若山:らしいですね! 眼中にないとかではなく、「俺なんかじゃ釣り合わないです」って言ってるくせにもう彼女ができてるって! 意味がわからない!!
――それ、若山さんの感情も入っています?(笑)。
若山:ちょっと入ってます(笑)。釣り合わないと言いながら彼女がいて、それが朝雲千早さん(CV.上田麗奈)なわけで……、「それって、言い訳なんじゃないの?」って思っちゃったんですけど。でも光希くん的には、檸檬が本当に輝いていて、かわいい子で、檸檬という存在を好きにならないようにしていたのかな?とか思いました。

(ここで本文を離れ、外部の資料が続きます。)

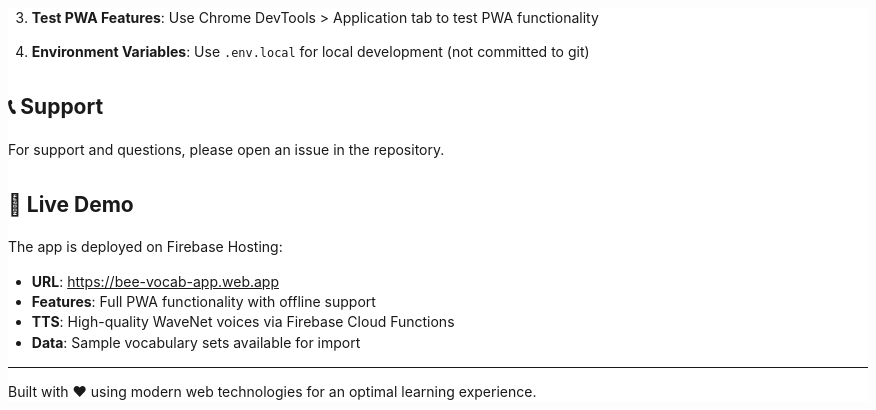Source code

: 3. **Test PWA Features**: Use Chrome DevTools > Application tab to test PWA functionality

4. **Environment Variables**: Use `.env.local` for local development (not committed to git)

## 📞 Support

For support and questions, please open an issue in the repository.

## 🚀 Live Demo

The app is deployed on Firebase Hosting:
- **URL**: https://bee-vocab-app.web.app
- **Features**: Full PWA functionality with offline support
- **TTS**: High-quality WaveNet voices via Firebase Cloud Functions
- **Data**: Sample vocabulary sets available for import

---

Built with ❤️ using modern web technologies for an optimal learning experience.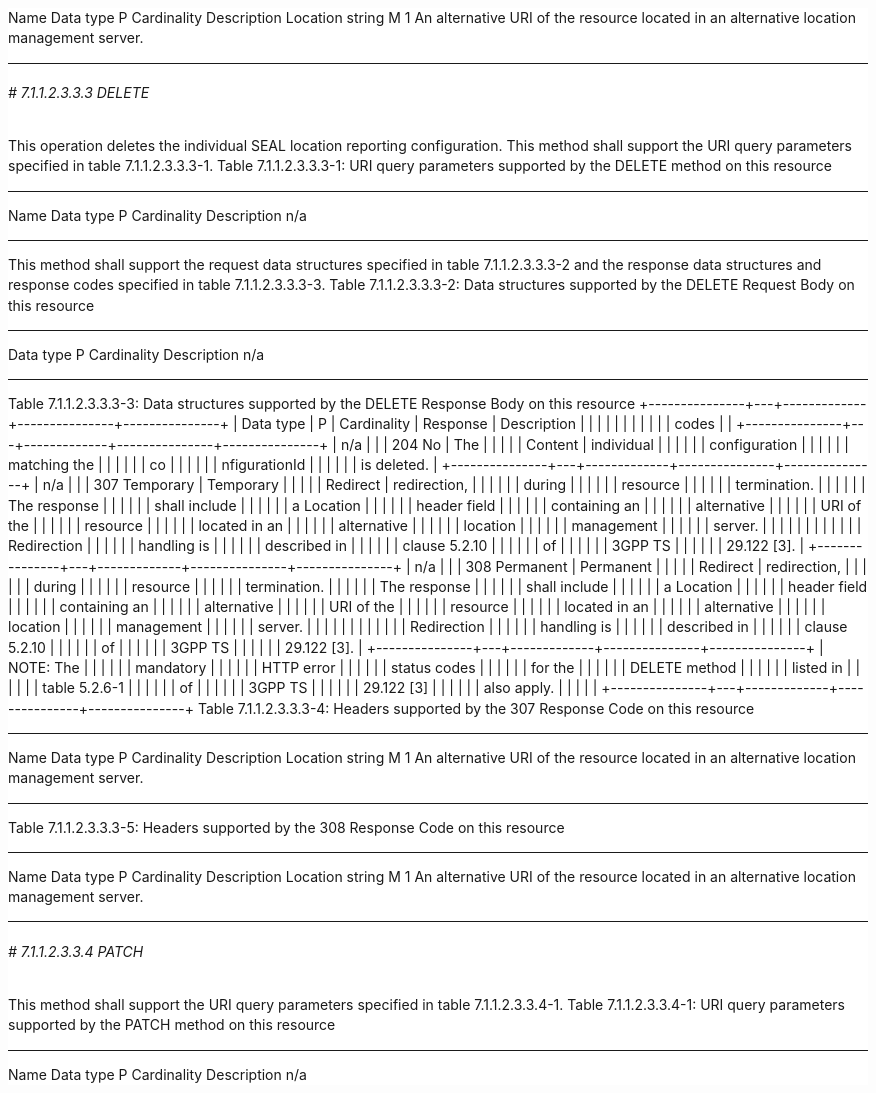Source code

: Name Data type P Cardinality Description Location string M 1 An alternative
URI of the resource located in an alternative location management server.
* * *
###### # 7.1.1.2.3.3.3 DELETE
This operation deletes the individual SEAL location reporting configuration.
This method shall support the URI query parameters specified in table
7.1.1.2.3.3.3-1.
Table 7.1.1.2.3.3.3-1: URI query parameters supported by the DELETE method on
this resource
* * *
Name Data type P Cardinality Description n/a
* * *
This method shall support the request data structures specified in table
7.1.1.2.3.3.3-2 and the response data structures and response codes specified
in table 7.1.1.2.3.3.3-3.
Table 7.1.1.2.3.3.3-2: Data structures supported by the DELETE Request Body on
this resource
* * *
Data type P Cardinality Description n/a
* * *
Table 7.1.1.2.3.3.3-3: Data structures supported by the DELETE Response Body
on this resource
+---------------+---+-------------+---------------+---------------+ | Data type | P | Cardinality | Response | Description | | | | | | | | | | | codes | | +---------------+---+-------------+---------------+---------------+ | n/a | | | 204 No | The | | | | | Content | individual | | | | | | configuration | | | | | | matching the | | | | | | co | | | | | | nfigurationId | | | | | | is deleted. | +---------------+---+-------------+---------------+---------------+ | n/a | | | 307 Temporary | Temporary | | | | | Redirect | redirection, | | | | | | during | | | | | | resource | | | | | | termination. | | | | | | The response | | | | | | shall include | | | | | | a Location | | | | | | header field | | | | | | containing an | | | | | | alternative | | | | | | URI of the | | | | | | resource | | | | | | located in an | | | | | | alternative | | | | | | location | | | | | | management | | | | | | server. | | | | | | | | | | | | Redirection | | | | | | handling is | | | | | | described in | | | | | | clause 5.2.10 | | | | | | of | | | | | | 3GPP TS | | | | | | 29.122 [3]. | +---------------+---+-------------+---------------+---------------+ | n/a | | | 308 Permanent | Permanent | | | | | Redirect | redirection, | | | | | | during | | | | | | resource | | | | | | termination. | | | | | | The response | | | | | | shall include | | | | | | a Location | | | | | | header field | | | | | | containing an | | | | | | alternative | | | | | | URI of the | | | | | | resource | | | | | | located in an | | | | | | alternative | | | | | | location | | | | | | management | | | | | | server. | | | | | | | | | | | | Redirection | | | | | | handling is | | | | | | described in | | | | | | clause 5.2.10 | | | | | | of | | | | | | 3GPP TS | | | | | | 29.122 [3]. | +---------------+---+-------------+---------------+---------------+ | NOTE: The | | | | | | mandatory | | | | | | HTTP error | | | | | | status codes | | | | | | for the | | | | | | DELETE method | | | | | | listed in | | | | | | table 5.2.6-1 | | | | | | of | | | | | | 3GPP TS | | | | | | 29.122 [3] | | | | | | also apply. | | | | | +---------------+---+-------------+---------------+---------------+
Table 7.1.1.2.3.3.3-4: Headers supported by the 307 Response Code on this
resource
* * *
Name Data type P Cardinality Description Location string M 1 An alternative
URI of the resource located in an alternative location management server.
* * *
Table 7.1.1.2.3.3.3-5: Headers supported by the 308 Response Code on this
resource
* * *
Name Data type P Cardinality Description Location string M 1 An alternative
URI of the resource located in an alternative location management server.
* * *
###### # 7.1.1.2.3.3.4 PATCH
This method shall support the URI query parameters specified in table
7.1.1.2.3.3.4-1.
Table 7.1.1.2.3.3.4-1: URI query parameters supported by the PATCH method on
this resource
* * *
Name Data type P Cardinality Description n/a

私から見たとき、マケインが惚れている男子たちには、多様なもどかしさを感じてしまうんですよ。何でそこに気づかないんだ、どうしてそういうことを言うんだ、って。そういうもどかしさを抱えてしまうところはありますね。でも、みんな根っこから優しい方々なので、意図してやっているわけではありません。私が勝手にいろいろ求めてしまってるだけです!
――ホントに鈍感なのかな?みたいな気はしてしまうんですけど、マケインが惚れている男子たちって、やっぱり結構モテるんですよね。
若山:ザ・モテ!ですよね。それがこの作品の特徴でもあります。本来は勝った者たちが主人公になるんですけど、この作品は負けた側を描くものなので。
だからこそ、こういう属性の男性主人公、確かに見たことがあるなぁ、モテるよなぁっていうのが、しっかり表されていました(笑)。
――勝ちヒロインたちも、なかなかに王道ヒロインですからね。
若山:今はまだ、勝ちヒロインがどういう子たちなのかわからないと思いますが、とても多種多様なので、今後を楽しみにしていただければと思います。でも、ひとまずビジュアルは、本当に王道ヒロインでしたね。華恋ちゃんの髪の毛なんて、ザ・ヒロインです。あの髪型でピンクの髪色、そしてボン、キュッ、ボンのスタイル。このキャラクターデザインが絶妙だな!って思いました。さすがすぎます。
――キャラクター原案はいみぎむる先生ですね。
若山:いみぎむる先生の絵が本当に魅力的なんです。その原案の良さをしっかり踏襲したキャラクターデザインなので、いみぎさんの絵が動いている感じがしました。ふとしたカットで、いみぎさんらしい顔の輪郭とかしなやかさが表現されているなと感じました。